--- START Supplied entries ---

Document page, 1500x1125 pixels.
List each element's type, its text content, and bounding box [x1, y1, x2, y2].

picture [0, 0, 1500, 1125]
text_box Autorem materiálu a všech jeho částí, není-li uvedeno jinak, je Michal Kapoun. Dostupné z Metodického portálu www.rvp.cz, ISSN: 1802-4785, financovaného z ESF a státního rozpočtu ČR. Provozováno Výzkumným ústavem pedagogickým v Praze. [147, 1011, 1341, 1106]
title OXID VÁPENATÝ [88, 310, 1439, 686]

--- END Supplied entries ---

Transcribe all of the rows above, keeping every character unchanged.

### Solution to this exercise
Document page, 1500x1125 pixels.
List each element's type, its text content, and bounding box [x1, y1, x2, y2].

picture [0, 0, 1500, 1125]
text_box Autorem materiálu a všech jeho částí, není-li uvedeno jinak, je Michal Kapoun. Dostupné z Metodického portálu www.rvp.cz, ISSN: 1802-4785, financovaného z ESF a státního rozpočtu ČR. Provozováno Výzkumným ústavem pedagogickým v Praze. [147, 1011, 1341, 1106]
title OXID VÁPENATÝ [88, 310, 1439, 686]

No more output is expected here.